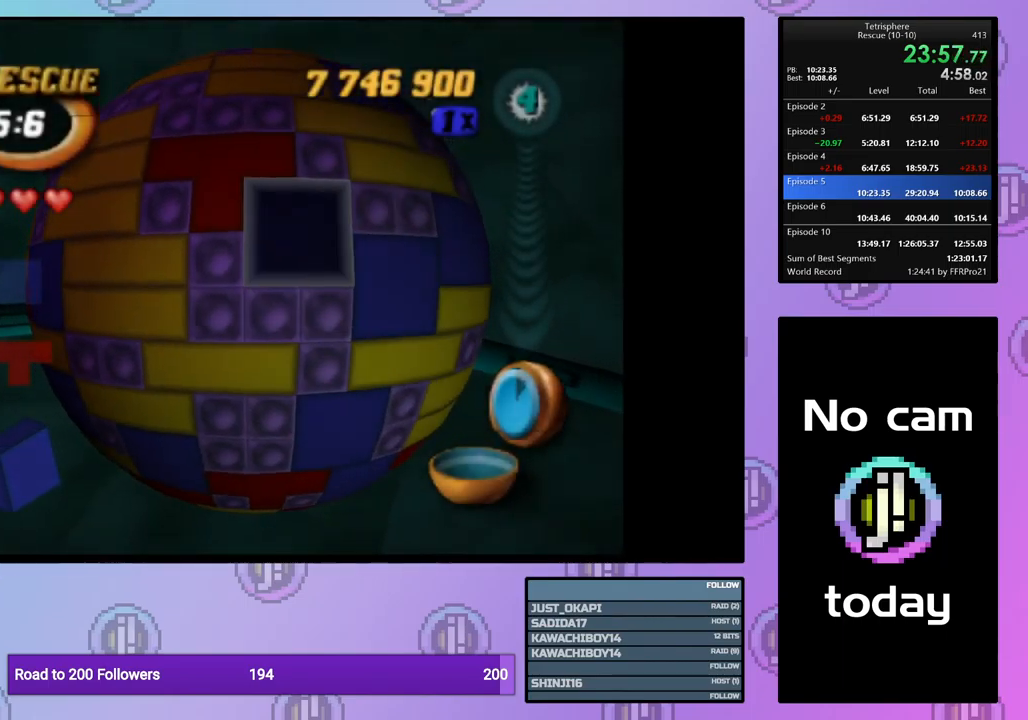
{"buttons": [], "events": [[150, "DPAD_DOWN", "down"], [233, "DPAD_DOWN", "up"], [267, "SQUARE", "up"], [367, "CROSS", "down"], [467, "CROSS", "up"]]}
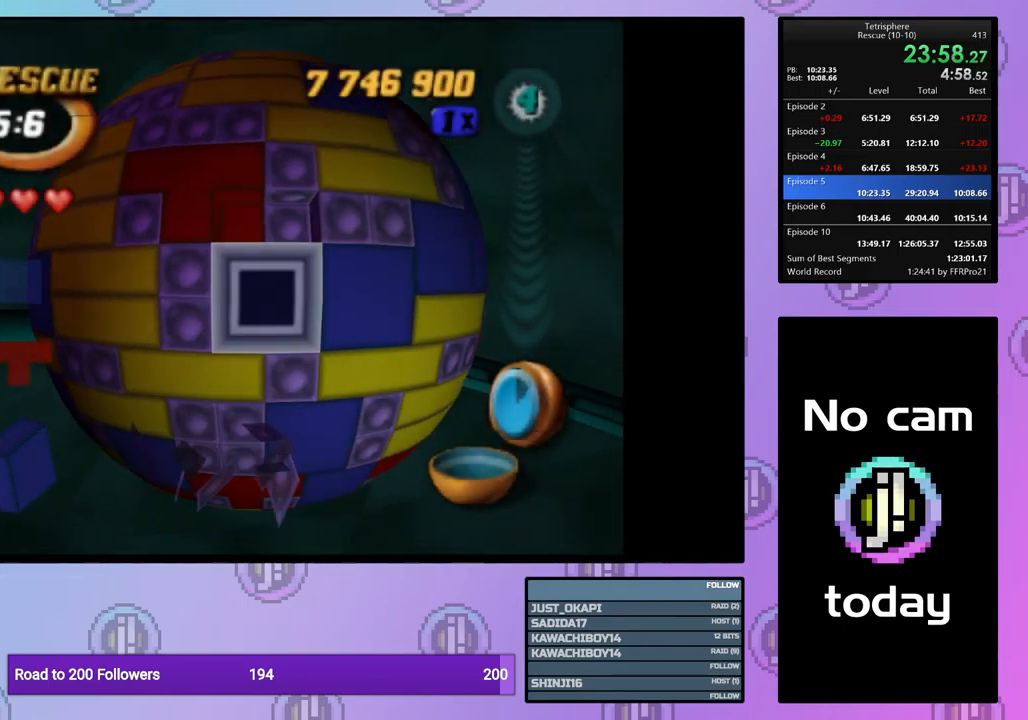
{"buttons": ["DPAD_UP"], "events": [[17, "DPAD_DOWN", "down"], [100, "DPAD_DOWN", "up"], [167, "DPAD_DOWN", "down"], [233, "DPAD_DOWN", "up"], [350, "DPAD_UP", "down"], [417, "DPAD_UP", "up"], [483, "DPAD_UP", "down"]]}
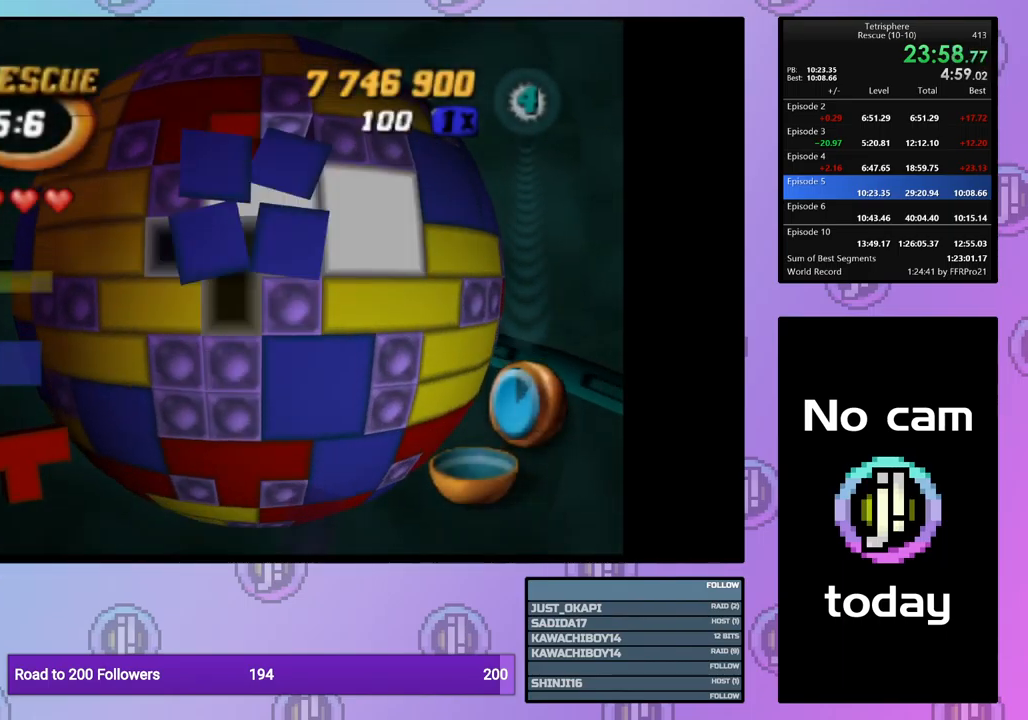
{"buttons": ["DPAD_LEFT"], "events": [[83, "DPAD_UP", "up"], [150, "DPAD_UP", "down"], [233, "DPAD_UP", "up"], [283, "DPAD_UP", "down"], [400, "DPAD_UP", "up"], [500, "DPAD_LEFT", "down"]]}
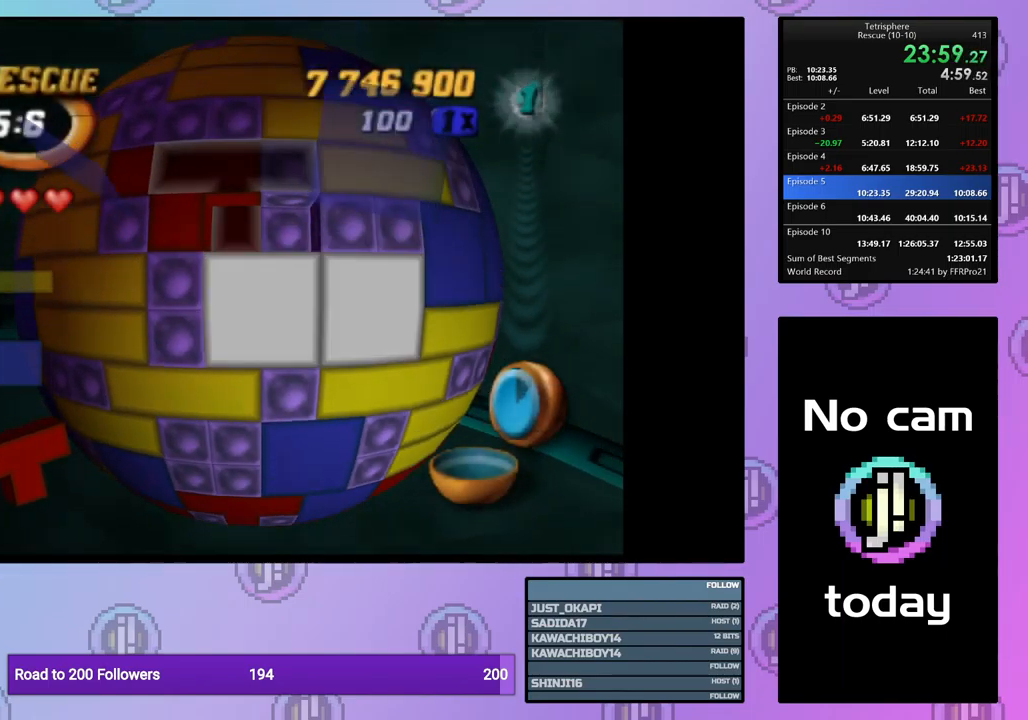
{"buttons": ["SQUARE"], "events": [[83, "DPAD_LEFT", "up"], [83, "SQUARE", "down"], [367, "DPAD_RIGHT", "down"], [467, "DPAD_RIGHT", "up"]]}
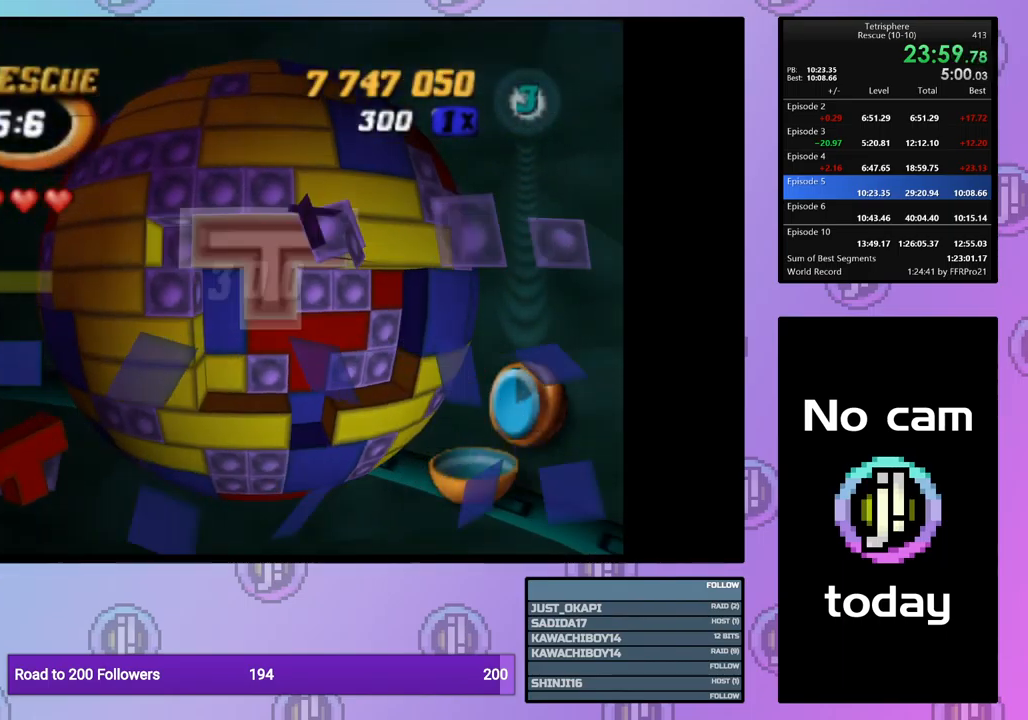
{"buttons": ["SQUARE", "DPAD_RIGHT"], "events": [[67, "DPAD_DOWN", "down"], [167, "DPAD_DOWN", "up"], [217, "DPAD_DOWN", "down"], [317, "DPAD_DOWN", "up"], [417, "DPAD_RIGHT", "down"]]}
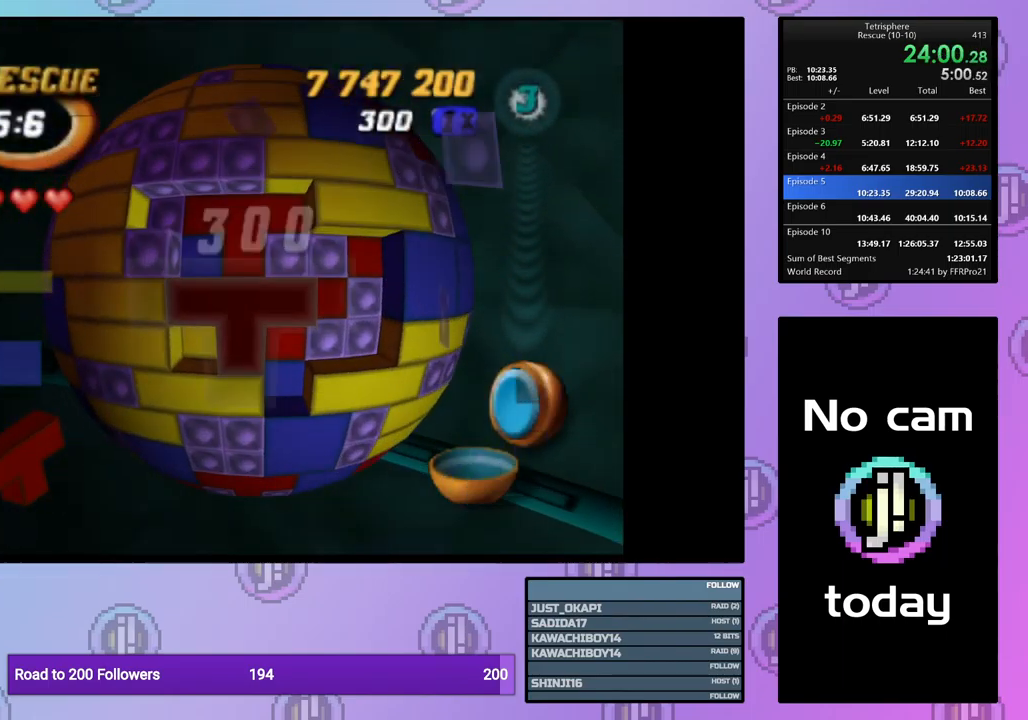
{"buttons": [], "events": [[17, "DPAD_RIGHT", "up"], [83, "SQUARE", "up"], [183, "CROSS", "down"], [250, "DPAD_RIGHT", "down"], [267, "CROSS", "up"], [333, "DPAD_RIGHT", "up"], [400, "DPAD_RIGHT", "down"], [483, "DPAD_RIGHT", "up"]]}
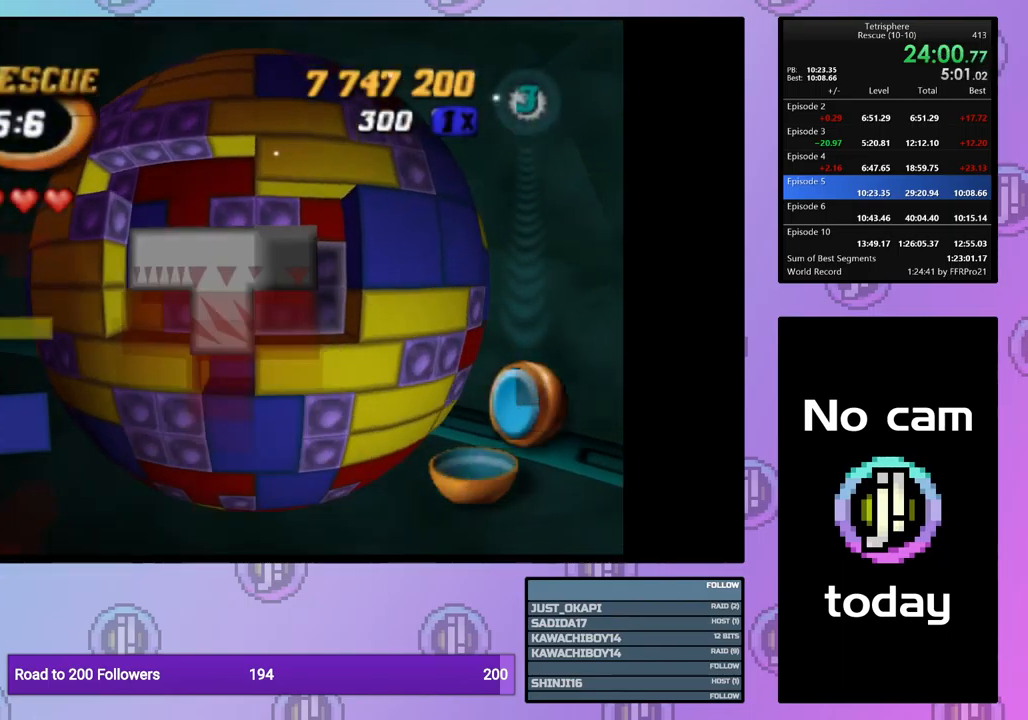
{"buttons": ["CROSS"], "events": [[50, "DPAD_RIGHT", "down"], [167, "DPAD_RIGHT", "up"], [333, "DPAD_UP", "down"], [417, "DPAD_UP", "up"], [467, "CROSS", "down"]]}
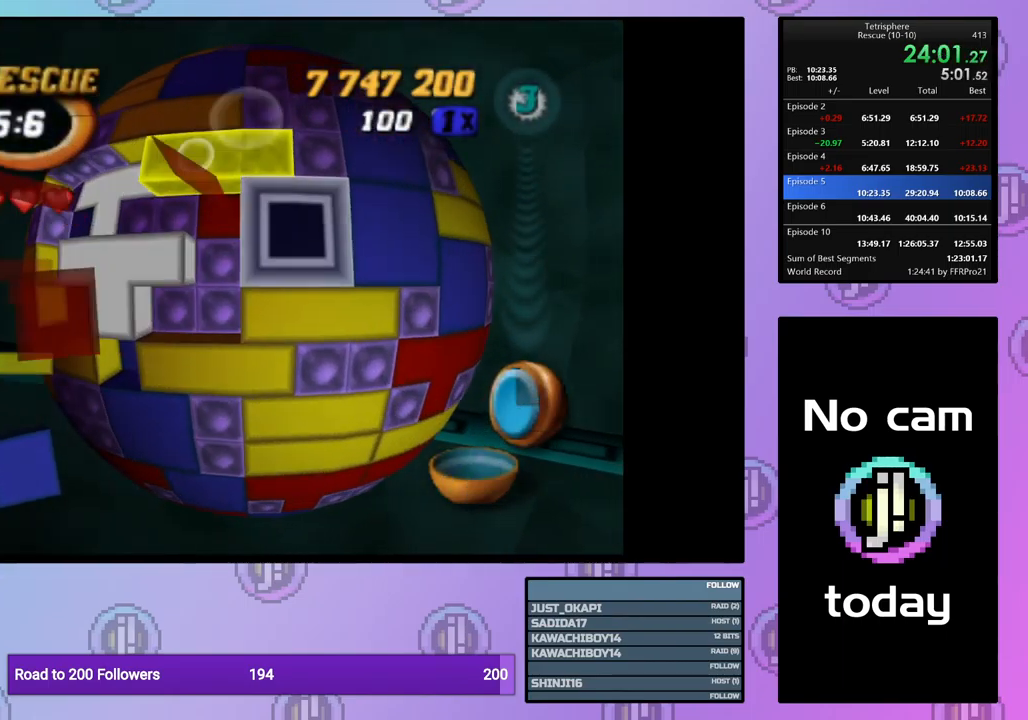
{"buttons": [], "events": [[83, "CROSS", "up"], [133, "DPAD_LEFT", "down"], [199, "DPAD_LEFT", "up"], [349, "DPAD_UP", "down"], [433, "DPAD_UP", "up"]]}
_ _ _ _ _ _ _
== To do ==
Please reproduce the records above exactly, omitting every picture.

== Final answer ==
{"buttons": [], "events": [[150, "DPAD_DOWN", "down"], [233, "DPAD_DOWN", "up"], [267, "SQUARE", "up"], [367, "CROSS", "down"], [467, "CROSS", "up"]]}
{"buttons": ["DPAD_UP"], "events": [[17, "DPAD_DOWN", "down"], [100, "DPAD_DOWN", "up"], [167, "DPAD_DOWN", "down"], [233, "DPAD_DOWN", "up"], [350, "DPAD_UP", "down"], [417, "DPAD_UP", "up"], [483, "DPAD_UP", "down"]]}
{"buttons": ["DPAD_LEFT"], "events": [[83, "DPAD_UP", "up"], [150, "DPAD_UP", "down"], [233, "DPAD_UP", "up"], [283, "DPAD_UP", "down"], [400, "DPAD_UP", "up"], [500, "DPAD_LEFT", "down"]]}
{"buttons": ["SQUARE"], "events": [[83, "DPAD_LEFT", "up"], [83, "SQUARE", "down"], [367, "DPAD_RIGHT", "down"], [467, "DPAD_RIGHT", "up"]]}
{"buttons": ["SQUARE", "DPAD_RIGHT"], "events": [[67, "DPAD_DOWN", "down"], [167, "DPAD_DOWN", "up"], [217, "DPAD_DOWN", "down"], [317, "DPAD_DOWN", "up"], [417, "DPAD_RIGHT", "down"]]}
{"buttons": [], "events": [[17, "DPAD_RIGHT", "up"], [83, "SQUARE", "up"], [183, "CROSS", "down"], [250, "DPAD_RIGHT", "down"], [267, "CROSS", "up"], [333, "DPAD_RIGHT", "up"], [400, "DPAD_RIGHT", "down"], [483, "DPAD_RIGHT", "up"]]}
{"buttons": ["CROSS"], "events": [[50, "DPAD_RIGHT", "down"], [167, "DPAD_RIGHT", "up"], [333, "DPAD_UP", "down"], [417, "DPAD_UP", "up"], [467, "CROSS", "down"]]}
{"buttons": [], "events": [[83, "CROSS", "up"], [133, "DPAD_LEFT", "down"], [199, "DPAD_LEFT", "up"], [349, "DPAD_UP", "down"], [433, "DPAD_UP", "up"]]}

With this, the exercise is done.